提供文 —
%%

そうなると、ちゃんと着荷・検収の確認を行なう習慣がなかった企業は、売り上げの目算を立てずらくなる。
「出荷後、取引先への輸送中に商品が壊れてしまい、売り物にならなくなった」「注文品を間違えて届けてしまい、返品義務が生じた」といったトラブルは、日常的に起こり得るものだからだ。
特に、「取引先の検収に時間がかかる」「特約店を間に挟んでいるため、取引先にいつ商品が届くか把握しずらい」「売った後に買い手が売買を取り消しできる契約を結んでいる」「取引先に売った後も商品を一定期間自社の倉庫に置いている」といった特殊事情を持つ企業は、要注意だ。
そのため、IFRS適用の初年度は、社内における事務処理の手順や取引先との契約見直しなどが必要になる。契約書をマメに作る習慣がなかった企業などにとっては、かなりの負担になるだろう。
企業の信頼性をより高めるには
国際基準を受け入れるしかない
「何故そんな面倒くさい方針になっているのか?」と溜息をつく企業関係者も多いだろう。
しかし、そもそも商品のクオリティや約束した到着日にブレが生じにくい日本企業と違い、欧米企業では「約束した日に商品が届かない」「フタを空けたら頼んだ商品と随分違う」といったトラブルは日常茶飯事。だからこそ、IFRSでは「着荷基準が当たり前」とされているのだ。
このように、IFRSの収益認識は、「儲けが減ったり、手間がかかったりするだけ」というイメージが強い。しかし裏を返せば、「従来までの日本の収益認識に曖昧な部分が多過ぎた」という見方もできる。
それを根本的に見直し、国際社会でも通用する透明性の高い収益認識を持つ企業に生まれ変わることは、自社の信頼性を高め、将来の経営基盤をより磐石にすることにつながるはずだ。
「収益を得たいなら、今後はちゃんとリスクをとるべき」というのが、IFRSの理念なのである。
企業が成長を続けるためには、時として「痛み」も求められる。IFRSは、日本企業に改めてそれを問いかけている。

%%

エントリー一覧 —

%%

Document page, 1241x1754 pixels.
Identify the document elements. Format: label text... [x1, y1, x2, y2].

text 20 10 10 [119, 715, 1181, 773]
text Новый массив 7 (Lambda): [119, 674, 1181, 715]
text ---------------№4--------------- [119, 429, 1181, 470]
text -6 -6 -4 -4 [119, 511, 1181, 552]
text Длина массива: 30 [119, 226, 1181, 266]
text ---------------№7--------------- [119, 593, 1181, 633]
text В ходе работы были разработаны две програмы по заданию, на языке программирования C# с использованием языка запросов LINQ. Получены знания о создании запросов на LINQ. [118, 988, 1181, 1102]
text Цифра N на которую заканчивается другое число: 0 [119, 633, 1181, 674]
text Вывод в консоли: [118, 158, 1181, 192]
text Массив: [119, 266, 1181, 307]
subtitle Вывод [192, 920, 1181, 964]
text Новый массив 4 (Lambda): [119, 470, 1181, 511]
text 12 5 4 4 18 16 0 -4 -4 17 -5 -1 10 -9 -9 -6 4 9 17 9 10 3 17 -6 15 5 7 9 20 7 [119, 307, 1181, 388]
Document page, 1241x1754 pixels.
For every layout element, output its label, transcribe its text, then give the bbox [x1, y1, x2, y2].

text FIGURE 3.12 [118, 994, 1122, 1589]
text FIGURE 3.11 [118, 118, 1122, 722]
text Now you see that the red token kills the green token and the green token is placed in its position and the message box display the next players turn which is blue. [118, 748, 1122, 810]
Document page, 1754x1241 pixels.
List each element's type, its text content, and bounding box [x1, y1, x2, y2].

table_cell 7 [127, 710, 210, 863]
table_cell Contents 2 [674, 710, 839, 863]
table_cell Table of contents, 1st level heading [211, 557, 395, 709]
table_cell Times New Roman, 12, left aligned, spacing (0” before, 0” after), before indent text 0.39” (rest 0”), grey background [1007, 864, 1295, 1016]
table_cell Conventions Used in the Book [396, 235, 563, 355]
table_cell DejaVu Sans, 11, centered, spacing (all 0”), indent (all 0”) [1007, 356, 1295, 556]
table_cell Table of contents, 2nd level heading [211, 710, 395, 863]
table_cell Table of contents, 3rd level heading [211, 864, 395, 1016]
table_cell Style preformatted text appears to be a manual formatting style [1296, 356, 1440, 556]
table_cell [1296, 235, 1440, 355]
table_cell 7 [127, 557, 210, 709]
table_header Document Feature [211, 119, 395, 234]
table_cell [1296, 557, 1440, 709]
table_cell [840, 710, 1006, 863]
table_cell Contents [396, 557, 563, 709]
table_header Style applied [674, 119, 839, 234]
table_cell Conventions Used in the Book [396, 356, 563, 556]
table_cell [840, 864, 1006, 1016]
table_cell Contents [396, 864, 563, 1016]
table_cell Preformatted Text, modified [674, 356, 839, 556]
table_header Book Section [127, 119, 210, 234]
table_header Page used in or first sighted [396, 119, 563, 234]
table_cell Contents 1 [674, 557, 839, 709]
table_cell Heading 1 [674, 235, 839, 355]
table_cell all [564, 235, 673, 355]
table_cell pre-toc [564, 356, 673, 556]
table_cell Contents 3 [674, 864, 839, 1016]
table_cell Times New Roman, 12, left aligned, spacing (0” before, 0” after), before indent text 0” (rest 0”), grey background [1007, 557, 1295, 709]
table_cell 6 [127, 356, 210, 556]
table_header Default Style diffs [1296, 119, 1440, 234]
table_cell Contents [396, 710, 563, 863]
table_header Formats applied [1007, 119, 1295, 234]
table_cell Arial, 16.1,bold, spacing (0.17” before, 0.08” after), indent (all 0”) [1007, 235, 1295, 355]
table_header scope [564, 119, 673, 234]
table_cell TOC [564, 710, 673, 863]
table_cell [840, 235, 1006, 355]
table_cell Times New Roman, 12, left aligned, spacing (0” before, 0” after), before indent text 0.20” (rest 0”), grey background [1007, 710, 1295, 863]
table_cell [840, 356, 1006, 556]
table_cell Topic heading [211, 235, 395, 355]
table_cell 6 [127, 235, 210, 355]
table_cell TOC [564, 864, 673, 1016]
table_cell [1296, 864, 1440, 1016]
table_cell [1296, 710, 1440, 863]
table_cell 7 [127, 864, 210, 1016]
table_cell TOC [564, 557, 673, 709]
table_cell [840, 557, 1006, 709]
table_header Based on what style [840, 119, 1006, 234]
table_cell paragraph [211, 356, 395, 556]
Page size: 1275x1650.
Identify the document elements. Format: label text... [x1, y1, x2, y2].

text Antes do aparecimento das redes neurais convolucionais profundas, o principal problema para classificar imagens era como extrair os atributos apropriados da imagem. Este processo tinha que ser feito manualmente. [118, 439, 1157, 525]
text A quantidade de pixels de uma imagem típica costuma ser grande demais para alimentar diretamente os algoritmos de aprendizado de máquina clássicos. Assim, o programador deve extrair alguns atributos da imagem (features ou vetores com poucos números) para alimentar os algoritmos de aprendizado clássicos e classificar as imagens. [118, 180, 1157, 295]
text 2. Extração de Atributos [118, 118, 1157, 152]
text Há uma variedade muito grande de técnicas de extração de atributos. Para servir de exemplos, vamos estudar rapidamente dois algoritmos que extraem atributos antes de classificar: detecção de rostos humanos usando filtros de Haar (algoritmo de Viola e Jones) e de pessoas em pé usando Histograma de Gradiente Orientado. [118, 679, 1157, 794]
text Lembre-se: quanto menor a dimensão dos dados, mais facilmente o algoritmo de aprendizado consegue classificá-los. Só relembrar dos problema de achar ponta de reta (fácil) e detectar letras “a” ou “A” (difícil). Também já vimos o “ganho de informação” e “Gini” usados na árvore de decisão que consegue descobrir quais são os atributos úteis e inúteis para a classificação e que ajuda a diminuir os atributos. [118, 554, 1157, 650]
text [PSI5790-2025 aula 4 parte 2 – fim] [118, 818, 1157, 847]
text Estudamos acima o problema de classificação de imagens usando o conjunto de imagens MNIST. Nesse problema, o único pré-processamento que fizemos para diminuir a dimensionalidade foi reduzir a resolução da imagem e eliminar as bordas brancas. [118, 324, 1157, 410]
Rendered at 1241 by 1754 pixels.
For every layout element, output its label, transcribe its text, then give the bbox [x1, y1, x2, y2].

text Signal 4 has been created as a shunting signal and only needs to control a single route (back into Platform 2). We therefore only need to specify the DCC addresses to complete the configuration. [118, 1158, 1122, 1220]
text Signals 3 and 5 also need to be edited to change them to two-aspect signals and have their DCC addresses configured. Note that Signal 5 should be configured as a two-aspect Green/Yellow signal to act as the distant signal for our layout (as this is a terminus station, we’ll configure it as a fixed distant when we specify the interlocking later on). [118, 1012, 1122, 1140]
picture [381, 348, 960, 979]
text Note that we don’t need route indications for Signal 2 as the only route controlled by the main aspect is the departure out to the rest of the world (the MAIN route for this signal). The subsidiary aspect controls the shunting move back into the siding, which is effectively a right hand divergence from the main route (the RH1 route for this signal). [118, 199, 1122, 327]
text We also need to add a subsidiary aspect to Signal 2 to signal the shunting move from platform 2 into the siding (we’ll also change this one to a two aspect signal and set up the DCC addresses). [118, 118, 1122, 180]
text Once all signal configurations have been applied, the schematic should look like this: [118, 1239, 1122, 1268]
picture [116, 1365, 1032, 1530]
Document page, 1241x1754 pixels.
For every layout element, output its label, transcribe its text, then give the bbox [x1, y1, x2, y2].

%%

必須課題 A —
IFRSについての提供文を、「企業の信頼性をより高めるには」を含むところから「過ぎた」という見方もできる。」のところまで、一字も変えずに書き出してください。
必須課題 B —
IFRSについての提供文では、IFRSの理念はどのようなものだとされていますか。
必須課題 C —
IFRSについての提供文を2文でまとめてください。

完成解答 A —
企業の信頼性をより高めるには
国際基準を受け入れるしかない
「何故そんな面倒くさい方針になっているのか?」と溜息をつく企業関係者も多いだろう。
しかし、そもそも商品のクオリティや約束した到着日にブレが生じにくい日本企業と違い、欧米企業では「約束した日に商品が届かない」「フタを空けたら頼んだ商品と随分違う」といったトラブルは日常茶飯事。だからこそ、IFRSでは「着荷基準が当たり前」とされているのだ。
このように、IFRSの収益認識は、「儲けが減ったり、手間がかかったりするだけ」というイメージが強い。しかし裏を返せば、「従来までの日本の収益認識に曖昧な部分が多過ぎた」という見方もできる。

完成解答 B —
「収益を得たいなら、今後はちゃんとリスクをとるべき」というものです。

完成解答 C —
IFRSでは着荷基準が当たり前とされ、適用の初年度には社内の事務処理の手順や取引先との契約の見直しなどが必要になり、企業によってはかなりの負担になる。それでも、曖昧な部分が多過ぎた従来の収益認識を見直し、透明性の高い収益認識を持つ企業に生まれ変わることは、自社の信頼性を高めることにつながるはずだ。